结晶相的凝固特性决定其凝固后的组织和性能,要对结晶相凝固特性与过程进行准确表征与有效控制,就必须知道熔体-结晶相固-液界面能的准确数据。本文结合作者长期以来对熔体-结晶相固-液界面能的研究工作,论述了熔体-结晶相固-液界面能实验测定和理论研究方面的相关进展。通过对不同温度下固-液界面能实验测定结果的分析比较,发现熔体-结晶相的固-液界面能随温度的降低而减小;找出了Spaepen固-液界面能模型与实验测定结果不相符的原因;提出基于固-液界面结构的固-液界面能理论模型及用其确定固-液界面能的方法。结果表明,当前模型对固-液界面能的预测结果不仅与熔点温度下实验值和模拟值相吻合,而且也与过冷温度下实验值和模拟值相吻合。

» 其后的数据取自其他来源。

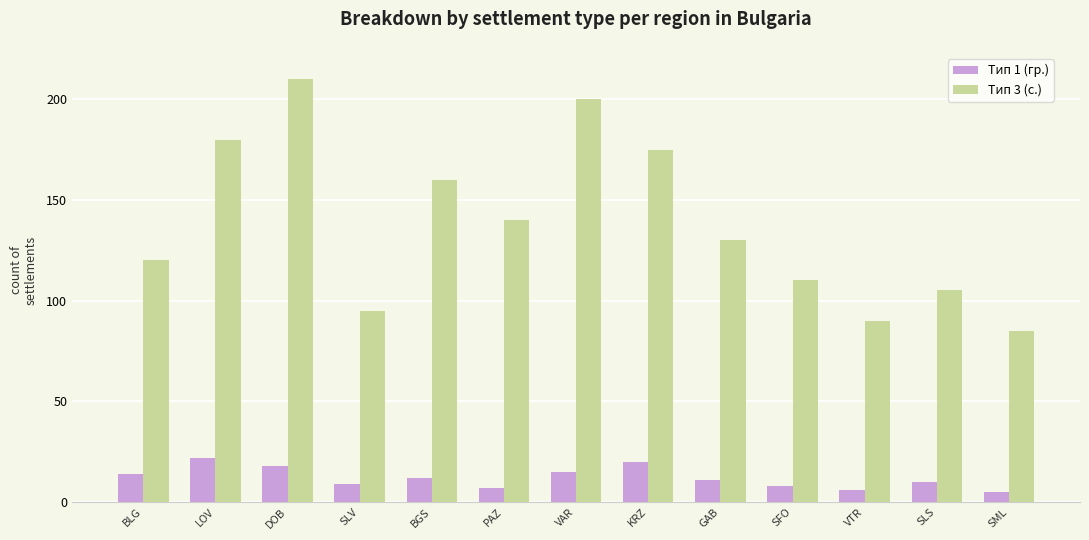

What is the difference between the maximum and minimum values in the Тип 3 (с.) series?

125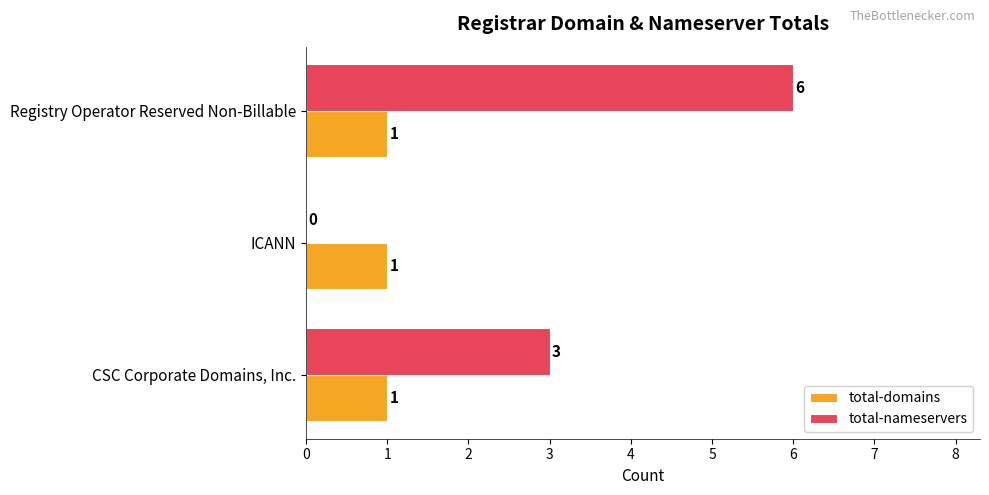

Count the number of data series in this chart.

2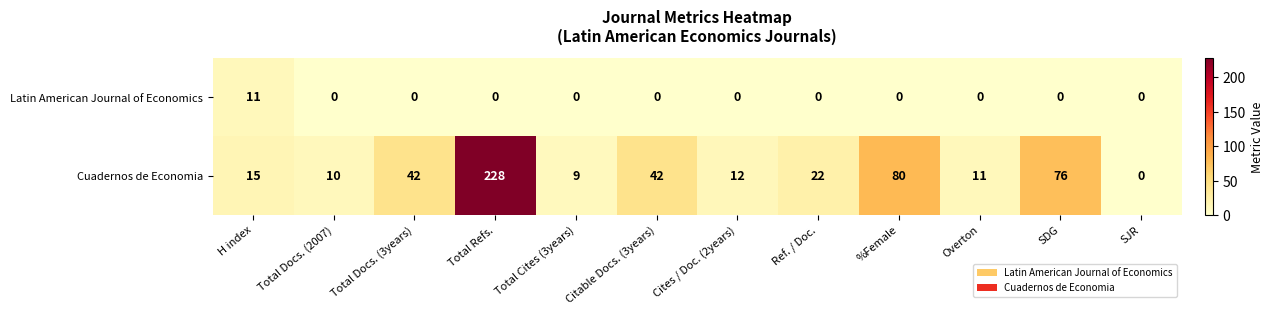

At which category is the sum across all series the highest?

Total Refs.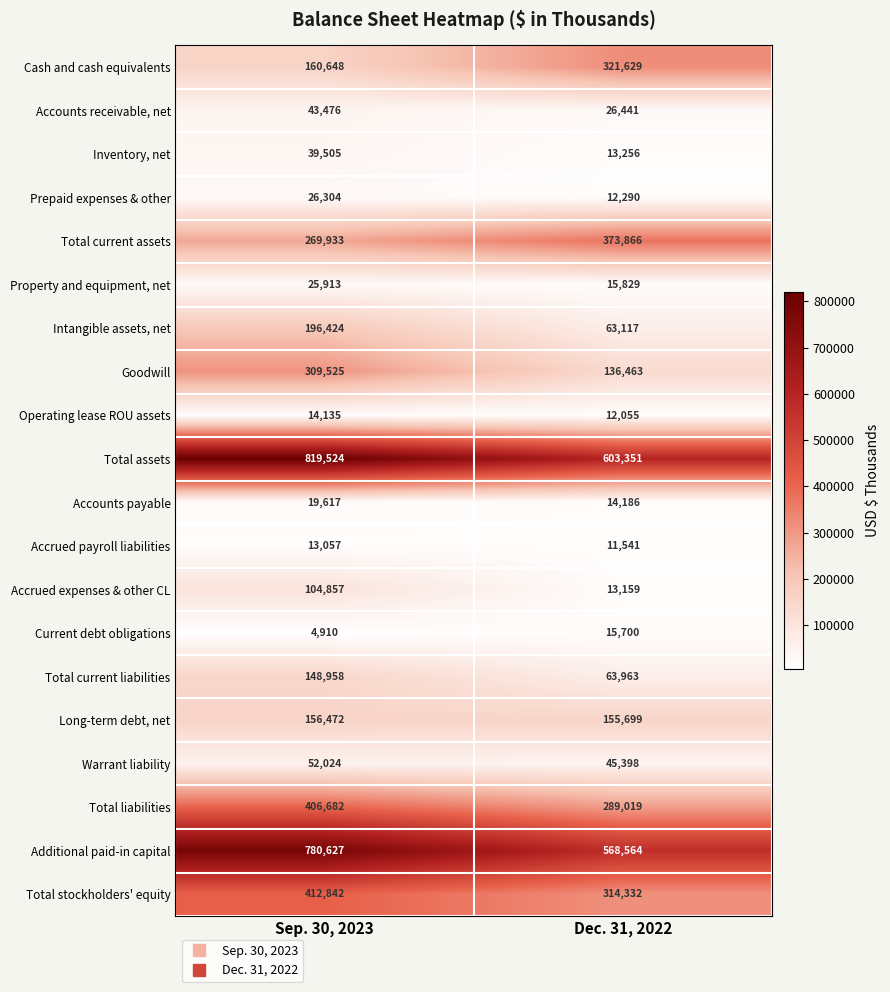

Which series has the largest total across all categories?

Total assets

关键词 ：固-液界面, 界面能, 过冷度, 金属, 小平面

Abstract：

Solid-liquid interfacial energy (SLIE) plays a crucial role in accurately evaluating solidification characteristics and effectively tuning the solidification process of crystals, which determines the structures and properties of crystals. This paper is based on the investigations of the authors on SLIE of melt-crystal in the past decade, and concentrates on reviewing the recent developments on the experimental and theoretical results of SLIE of melt-crystal. It draws several important conclusions by comparing various experimental results of SLIE under different temperatures. Firstly, the SLIE of melt-crystal decreases with the decrease of temperature. Secondly, the reason for different SLIE respectively obtained by Spaepen model and experimental measurement is revealed. Eventually, a model and method based on the structure of the solid-liquid interface for predicting the SLIE are proposed, and the results provided by this model are in line with the experimental results and the simulated results at the melting temperature, as well as the experimental results and the simulated results of the undercooled state.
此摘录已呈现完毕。